Wherever the word "zobcových" appears in a line of the records, copy that line.
____________
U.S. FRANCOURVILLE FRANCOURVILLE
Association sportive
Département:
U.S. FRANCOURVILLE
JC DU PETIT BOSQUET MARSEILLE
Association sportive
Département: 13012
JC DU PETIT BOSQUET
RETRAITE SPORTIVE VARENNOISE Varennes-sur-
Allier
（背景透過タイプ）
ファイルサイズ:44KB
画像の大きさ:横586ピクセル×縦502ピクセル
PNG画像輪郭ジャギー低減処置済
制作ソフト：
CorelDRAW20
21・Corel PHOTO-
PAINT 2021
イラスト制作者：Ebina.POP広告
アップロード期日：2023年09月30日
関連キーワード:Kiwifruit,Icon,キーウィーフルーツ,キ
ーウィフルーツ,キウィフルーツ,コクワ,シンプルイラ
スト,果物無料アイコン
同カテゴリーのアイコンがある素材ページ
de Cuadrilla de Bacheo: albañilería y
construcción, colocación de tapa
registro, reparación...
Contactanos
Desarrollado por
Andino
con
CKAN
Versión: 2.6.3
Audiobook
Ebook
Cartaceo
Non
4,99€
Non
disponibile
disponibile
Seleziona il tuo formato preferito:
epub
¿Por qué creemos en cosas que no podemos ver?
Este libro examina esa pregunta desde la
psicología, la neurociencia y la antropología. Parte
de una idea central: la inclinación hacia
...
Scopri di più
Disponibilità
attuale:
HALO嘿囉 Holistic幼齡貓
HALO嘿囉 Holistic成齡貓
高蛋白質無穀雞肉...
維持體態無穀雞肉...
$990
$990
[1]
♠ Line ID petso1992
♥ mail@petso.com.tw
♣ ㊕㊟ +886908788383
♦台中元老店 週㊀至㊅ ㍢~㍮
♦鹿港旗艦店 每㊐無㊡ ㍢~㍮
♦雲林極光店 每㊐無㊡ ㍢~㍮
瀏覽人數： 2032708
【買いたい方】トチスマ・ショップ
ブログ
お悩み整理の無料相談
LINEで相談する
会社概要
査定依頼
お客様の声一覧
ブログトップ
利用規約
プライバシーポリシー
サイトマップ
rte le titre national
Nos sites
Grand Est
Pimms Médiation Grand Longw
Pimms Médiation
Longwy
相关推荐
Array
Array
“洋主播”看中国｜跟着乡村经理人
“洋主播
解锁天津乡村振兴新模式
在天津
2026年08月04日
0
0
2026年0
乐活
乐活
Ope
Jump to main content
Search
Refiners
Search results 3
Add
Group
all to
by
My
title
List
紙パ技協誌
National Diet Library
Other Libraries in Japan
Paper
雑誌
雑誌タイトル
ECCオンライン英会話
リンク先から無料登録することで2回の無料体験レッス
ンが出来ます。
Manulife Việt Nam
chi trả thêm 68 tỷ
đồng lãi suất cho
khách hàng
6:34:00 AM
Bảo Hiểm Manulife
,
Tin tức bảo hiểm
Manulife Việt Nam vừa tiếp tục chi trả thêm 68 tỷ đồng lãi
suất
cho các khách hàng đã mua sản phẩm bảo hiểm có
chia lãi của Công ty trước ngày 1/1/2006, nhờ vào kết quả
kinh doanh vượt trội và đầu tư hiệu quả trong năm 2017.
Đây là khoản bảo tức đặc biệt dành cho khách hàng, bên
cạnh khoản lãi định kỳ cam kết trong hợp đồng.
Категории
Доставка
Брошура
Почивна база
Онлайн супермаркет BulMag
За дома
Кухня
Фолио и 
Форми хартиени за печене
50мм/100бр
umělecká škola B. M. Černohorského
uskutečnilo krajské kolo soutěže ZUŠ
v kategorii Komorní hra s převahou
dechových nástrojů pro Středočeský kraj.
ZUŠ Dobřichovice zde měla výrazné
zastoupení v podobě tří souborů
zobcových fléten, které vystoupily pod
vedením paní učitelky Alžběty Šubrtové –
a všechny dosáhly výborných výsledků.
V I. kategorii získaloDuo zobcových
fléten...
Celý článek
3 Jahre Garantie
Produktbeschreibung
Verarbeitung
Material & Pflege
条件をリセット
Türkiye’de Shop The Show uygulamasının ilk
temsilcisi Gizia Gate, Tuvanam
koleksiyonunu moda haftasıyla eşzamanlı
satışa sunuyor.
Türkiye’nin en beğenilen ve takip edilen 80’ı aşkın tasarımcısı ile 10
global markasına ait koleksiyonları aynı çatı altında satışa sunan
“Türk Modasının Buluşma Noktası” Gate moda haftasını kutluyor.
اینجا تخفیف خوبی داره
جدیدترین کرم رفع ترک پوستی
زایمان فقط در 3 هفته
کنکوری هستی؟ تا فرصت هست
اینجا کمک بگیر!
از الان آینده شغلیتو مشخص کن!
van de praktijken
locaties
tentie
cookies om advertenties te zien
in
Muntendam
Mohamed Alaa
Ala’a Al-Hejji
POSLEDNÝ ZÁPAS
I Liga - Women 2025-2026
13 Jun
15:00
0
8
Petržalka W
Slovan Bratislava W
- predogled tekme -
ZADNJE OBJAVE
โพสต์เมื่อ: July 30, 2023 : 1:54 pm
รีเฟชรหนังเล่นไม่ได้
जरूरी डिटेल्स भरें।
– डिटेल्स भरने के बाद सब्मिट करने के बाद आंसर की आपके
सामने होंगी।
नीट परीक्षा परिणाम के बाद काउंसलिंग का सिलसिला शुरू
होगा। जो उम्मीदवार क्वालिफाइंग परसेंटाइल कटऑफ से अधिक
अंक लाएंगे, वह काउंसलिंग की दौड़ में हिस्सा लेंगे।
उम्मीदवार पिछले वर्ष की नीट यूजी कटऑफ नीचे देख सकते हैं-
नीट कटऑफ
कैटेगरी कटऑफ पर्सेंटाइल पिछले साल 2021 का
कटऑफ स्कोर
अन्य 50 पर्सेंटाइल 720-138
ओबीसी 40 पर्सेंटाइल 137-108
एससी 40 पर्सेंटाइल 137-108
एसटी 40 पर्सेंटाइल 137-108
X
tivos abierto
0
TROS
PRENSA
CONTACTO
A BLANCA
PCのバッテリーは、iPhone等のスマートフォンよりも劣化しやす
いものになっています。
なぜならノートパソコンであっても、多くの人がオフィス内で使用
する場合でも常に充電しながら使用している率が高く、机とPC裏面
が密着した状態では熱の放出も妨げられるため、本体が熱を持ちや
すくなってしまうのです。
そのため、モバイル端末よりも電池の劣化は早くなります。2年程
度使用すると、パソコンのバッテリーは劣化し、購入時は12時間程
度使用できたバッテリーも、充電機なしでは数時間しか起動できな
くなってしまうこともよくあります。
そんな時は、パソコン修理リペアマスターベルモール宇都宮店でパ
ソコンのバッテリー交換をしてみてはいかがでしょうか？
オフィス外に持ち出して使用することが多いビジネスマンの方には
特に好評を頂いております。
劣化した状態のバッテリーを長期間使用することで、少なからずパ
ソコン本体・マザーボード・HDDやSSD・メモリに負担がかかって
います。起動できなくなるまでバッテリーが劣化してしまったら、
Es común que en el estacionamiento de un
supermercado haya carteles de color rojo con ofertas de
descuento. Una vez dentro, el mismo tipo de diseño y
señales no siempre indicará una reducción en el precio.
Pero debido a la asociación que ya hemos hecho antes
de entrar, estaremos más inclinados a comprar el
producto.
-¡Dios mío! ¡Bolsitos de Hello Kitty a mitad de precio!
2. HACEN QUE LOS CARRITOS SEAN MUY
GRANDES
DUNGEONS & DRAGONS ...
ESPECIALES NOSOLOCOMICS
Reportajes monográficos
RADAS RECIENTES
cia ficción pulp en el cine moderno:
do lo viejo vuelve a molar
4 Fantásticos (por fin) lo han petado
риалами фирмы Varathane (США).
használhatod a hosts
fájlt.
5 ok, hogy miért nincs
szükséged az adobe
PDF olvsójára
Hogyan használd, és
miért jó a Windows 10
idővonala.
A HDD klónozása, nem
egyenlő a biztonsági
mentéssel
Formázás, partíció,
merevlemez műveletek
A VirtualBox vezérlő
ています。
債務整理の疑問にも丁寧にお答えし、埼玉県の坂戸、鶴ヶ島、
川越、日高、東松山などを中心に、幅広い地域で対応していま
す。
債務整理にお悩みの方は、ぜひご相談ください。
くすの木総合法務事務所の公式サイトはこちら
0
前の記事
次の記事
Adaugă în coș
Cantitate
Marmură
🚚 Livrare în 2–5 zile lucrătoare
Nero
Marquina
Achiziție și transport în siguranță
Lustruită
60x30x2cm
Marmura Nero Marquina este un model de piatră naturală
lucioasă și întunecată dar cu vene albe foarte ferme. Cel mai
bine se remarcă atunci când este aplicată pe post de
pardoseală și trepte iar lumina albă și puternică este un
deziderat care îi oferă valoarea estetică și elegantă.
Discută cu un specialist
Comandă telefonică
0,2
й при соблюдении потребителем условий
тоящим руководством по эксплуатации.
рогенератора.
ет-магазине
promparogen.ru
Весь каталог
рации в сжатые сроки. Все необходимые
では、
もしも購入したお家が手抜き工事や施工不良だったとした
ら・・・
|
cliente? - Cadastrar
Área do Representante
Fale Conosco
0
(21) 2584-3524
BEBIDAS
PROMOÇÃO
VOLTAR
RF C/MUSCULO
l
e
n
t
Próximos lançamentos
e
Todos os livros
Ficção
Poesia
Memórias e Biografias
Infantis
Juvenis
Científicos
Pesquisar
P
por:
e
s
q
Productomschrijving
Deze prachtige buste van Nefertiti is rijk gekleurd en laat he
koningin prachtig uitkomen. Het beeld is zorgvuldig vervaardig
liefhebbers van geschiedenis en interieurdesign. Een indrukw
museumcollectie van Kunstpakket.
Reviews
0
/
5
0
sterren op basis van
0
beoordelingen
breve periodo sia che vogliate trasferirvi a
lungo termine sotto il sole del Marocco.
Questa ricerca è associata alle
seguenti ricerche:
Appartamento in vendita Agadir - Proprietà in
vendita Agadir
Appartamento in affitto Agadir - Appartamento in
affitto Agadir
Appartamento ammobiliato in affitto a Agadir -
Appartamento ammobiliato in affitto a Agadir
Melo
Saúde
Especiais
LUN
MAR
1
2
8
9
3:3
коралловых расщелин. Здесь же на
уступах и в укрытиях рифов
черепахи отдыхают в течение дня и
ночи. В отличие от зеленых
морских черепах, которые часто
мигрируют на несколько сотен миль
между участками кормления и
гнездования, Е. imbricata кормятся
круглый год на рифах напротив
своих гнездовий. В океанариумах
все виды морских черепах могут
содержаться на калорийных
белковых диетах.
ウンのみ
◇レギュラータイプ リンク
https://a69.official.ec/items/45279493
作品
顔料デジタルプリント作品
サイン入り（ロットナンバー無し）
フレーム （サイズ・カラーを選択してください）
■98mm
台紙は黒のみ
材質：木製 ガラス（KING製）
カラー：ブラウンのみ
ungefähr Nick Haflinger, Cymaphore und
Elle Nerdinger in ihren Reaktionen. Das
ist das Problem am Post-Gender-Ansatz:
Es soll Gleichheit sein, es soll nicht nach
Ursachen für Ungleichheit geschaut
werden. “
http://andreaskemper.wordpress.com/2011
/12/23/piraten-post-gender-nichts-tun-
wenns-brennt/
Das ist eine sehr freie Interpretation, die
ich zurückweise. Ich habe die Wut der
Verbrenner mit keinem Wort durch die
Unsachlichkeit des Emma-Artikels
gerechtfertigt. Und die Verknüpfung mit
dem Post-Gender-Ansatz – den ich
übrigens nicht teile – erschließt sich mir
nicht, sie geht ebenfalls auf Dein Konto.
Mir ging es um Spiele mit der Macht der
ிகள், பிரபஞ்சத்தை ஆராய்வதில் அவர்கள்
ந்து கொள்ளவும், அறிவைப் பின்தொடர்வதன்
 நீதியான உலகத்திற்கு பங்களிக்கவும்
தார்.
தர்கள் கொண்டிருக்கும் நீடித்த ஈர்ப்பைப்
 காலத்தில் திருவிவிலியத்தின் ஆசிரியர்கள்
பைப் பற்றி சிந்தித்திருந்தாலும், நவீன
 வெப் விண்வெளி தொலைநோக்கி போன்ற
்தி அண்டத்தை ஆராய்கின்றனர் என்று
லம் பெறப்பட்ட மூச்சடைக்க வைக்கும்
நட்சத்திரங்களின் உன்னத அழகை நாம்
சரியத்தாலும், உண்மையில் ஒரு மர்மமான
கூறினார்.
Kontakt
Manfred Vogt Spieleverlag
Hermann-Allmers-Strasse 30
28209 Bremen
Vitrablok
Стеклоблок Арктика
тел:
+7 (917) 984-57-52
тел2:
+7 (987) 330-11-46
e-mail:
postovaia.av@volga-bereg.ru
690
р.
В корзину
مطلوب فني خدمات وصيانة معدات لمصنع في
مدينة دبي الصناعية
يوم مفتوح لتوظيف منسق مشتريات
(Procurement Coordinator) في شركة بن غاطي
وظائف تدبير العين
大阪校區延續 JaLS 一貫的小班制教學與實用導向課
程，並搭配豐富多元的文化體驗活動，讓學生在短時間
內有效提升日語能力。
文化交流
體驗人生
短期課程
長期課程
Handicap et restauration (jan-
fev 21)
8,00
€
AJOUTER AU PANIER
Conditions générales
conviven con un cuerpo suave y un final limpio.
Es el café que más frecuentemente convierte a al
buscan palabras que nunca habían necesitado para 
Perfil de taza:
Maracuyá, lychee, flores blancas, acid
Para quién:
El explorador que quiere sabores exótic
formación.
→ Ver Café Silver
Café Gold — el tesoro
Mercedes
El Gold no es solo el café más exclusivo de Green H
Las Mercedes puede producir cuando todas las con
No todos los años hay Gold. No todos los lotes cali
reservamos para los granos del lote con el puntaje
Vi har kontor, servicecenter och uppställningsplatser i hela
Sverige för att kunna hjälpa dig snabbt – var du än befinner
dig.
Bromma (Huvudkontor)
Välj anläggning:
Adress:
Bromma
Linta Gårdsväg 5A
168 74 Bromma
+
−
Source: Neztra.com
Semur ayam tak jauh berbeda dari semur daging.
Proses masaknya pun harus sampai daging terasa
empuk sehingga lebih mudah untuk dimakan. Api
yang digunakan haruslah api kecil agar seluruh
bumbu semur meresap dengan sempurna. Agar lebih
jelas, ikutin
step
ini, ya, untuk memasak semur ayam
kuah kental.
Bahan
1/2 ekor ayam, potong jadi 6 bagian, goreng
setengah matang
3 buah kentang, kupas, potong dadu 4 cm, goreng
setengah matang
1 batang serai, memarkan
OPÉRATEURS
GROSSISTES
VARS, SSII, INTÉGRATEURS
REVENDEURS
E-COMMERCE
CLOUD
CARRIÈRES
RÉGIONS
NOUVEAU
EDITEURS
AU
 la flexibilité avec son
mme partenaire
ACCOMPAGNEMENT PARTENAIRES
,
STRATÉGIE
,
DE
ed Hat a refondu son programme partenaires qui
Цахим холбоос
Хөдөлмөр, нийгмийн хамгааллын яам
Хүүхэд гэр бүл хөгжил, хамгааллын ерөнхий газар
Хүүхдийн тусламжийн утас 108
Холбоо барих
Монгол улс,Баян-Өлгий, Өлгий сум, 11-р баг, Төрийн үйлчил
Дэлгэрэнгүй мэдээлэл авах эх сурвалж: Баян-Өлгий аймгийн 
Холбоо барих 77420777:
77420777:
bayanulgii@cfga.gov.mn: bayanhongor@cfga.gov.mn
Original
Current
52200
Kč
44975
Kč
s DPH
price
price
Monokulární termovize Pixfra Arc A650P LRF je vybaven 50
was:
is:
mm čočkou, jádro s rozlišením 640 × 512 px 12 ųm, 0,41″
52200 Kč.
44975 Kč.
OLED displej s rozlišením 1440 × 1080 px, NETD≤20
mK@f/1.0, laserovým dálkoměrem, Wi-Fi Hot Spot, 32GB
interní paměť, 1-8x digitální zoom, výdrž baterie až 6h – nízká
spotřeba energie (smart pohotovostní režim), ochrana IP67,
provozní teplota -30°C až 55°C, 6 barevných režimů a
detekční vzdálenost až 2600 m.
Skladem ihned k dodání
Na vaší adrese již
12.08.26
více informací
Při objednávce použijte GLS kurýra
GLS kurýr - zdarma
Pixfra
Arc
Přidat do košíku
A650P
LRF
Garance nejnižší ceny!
____________
*OUTPUT OF THE TASK*:
zobcových fléten, které vystoupily pod
V I. kategorii získaloDuo zobcových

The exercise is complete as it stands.